Hardware Requirements
Minimum for 2-GPU setup:
| Component | Requirement |
|---|---|
| CPU PCIe lanes | 16 per slot (20+ total for 2 GPUs) |
| Motherboard | Must support PCIe bifurcation |
| PSU | 1200W+ (dual 450W GPUs plus system) |
| Case | Full-tower with 4+ PCIe slots visible |
| Cooling | 6+ case fans, or liquid cooling |
PCIe Topology
# Verify PCIe topology on Linux
lspci -t
# Example output for dual RTX 4090:
# ┌─[0000:00]─[0001:00]─[0002:00]─[0002:01]─[0002:02] NVIDIA Tesla
# │ ─[0002:03] NVIDIA Tesla
# └─[0001:01]─[0001:01] NVMe storage
Both GPUs should be at PCIe 4.0 x16. Check via:
nvidia-smi -q -i 0,1 -x | grep -E "Link.*Current|Link.*Max"
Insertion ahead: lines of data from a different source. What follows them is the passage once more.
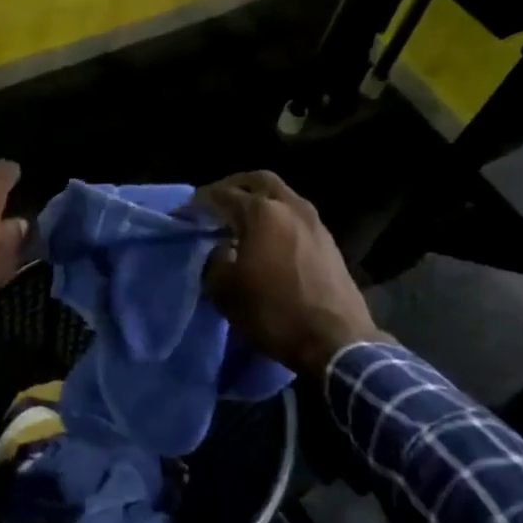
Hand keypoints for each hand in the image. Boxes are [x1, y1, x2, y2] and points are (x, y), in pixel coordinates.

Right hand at [192, 171, 388, 381]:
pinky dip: (279, 219)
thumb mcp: (225, 292)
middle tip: (217, 201)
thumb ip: (215, 262)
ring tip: (242, 222)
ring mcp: (315, 223)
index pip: (223, 194)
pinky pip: (297, 217)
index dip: (200, 201)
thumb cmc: (274, 312)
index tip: (185, 212)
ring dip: (261, 202)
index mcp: (262, 212)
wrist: (336, 341)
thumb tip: (221, 250)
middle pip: (259, 180)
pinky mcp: (329, 242)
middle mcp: (290, 207)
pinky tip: (269, 240)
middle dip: (235, 186)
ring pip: (283, 197)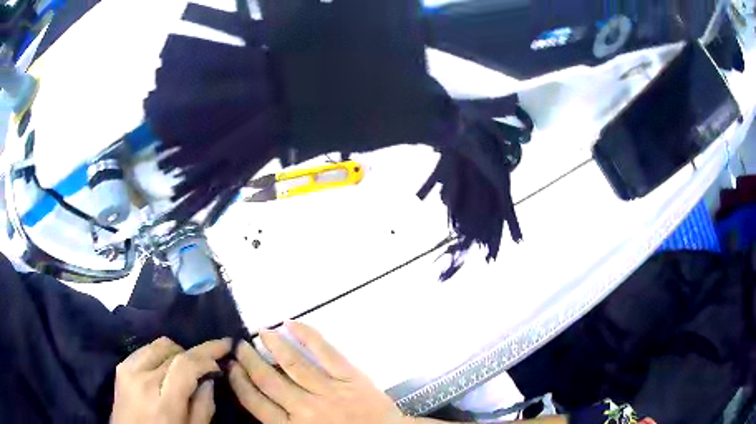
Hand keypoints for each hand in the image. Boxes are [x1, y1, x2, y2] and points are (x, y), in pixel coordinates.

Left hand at [111, 337, 231, 423]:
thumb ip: (204, 406)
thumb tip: (209, 378)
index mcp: (164, 403)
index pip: (186, 365)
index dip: (208, 352)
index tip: (225, 345)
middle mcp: (143, 380)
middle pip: (173, 351)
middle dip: (194, 354)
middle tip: (206, 366)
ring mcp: (128, 370)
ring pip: (159, 344)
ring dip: (177, 352)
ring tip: (184, 368)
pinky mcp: (121, 367)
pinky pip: (145, 349)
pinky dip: (160, 354)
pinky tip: (164, 369)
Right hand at [228, 321, 408, 423]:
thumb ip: (281, 422)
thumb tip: (258, 399)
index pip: (255, 402)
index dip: (238, 382)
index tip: (229, 367)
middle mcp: (305, 408)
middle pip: (267, 380)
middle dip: (248, 361)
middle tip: (237, 345)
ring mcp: (329, 391)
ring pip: (293, 364)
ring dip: (273, 345)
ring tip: (260, 332)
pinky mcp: (352, 378)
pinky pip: (326, 352)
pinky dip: (307, 336)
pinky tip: (291, 324)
llama.cpp Multi-GPU Configuration
# llama.cpp with multiple GPUs
./llama-server \
-m models/llama-3-70b-instruct-q4_k_m.gguf \
-ngl 999 \
-t 16 \
-c 4096
# Internal splitting for larger models
# Model layers divided across available GPUs
sharded Weights Alternative
Load different models on each GPU for parallel serving:
# GPU 0: Llama 3 13B
./llama-server -m models/llama-3-13b-q4_k_m.gguf -ngl 999 -po 0 -c 2048 &
# GPU 1: Mistral 7B
./llama-server -m models/mistral-7b-q4_k_m.gguf -ngl 999 -po 1 -c 2048 &
# Routes requests to appropriate GPU based on port
EXERCISE
Calculate the cost difference between a single RTX 4090 24GB configuration and a dual-RTX 3090 24GB configuration. Compare performance for running Llama 3 70B INT4.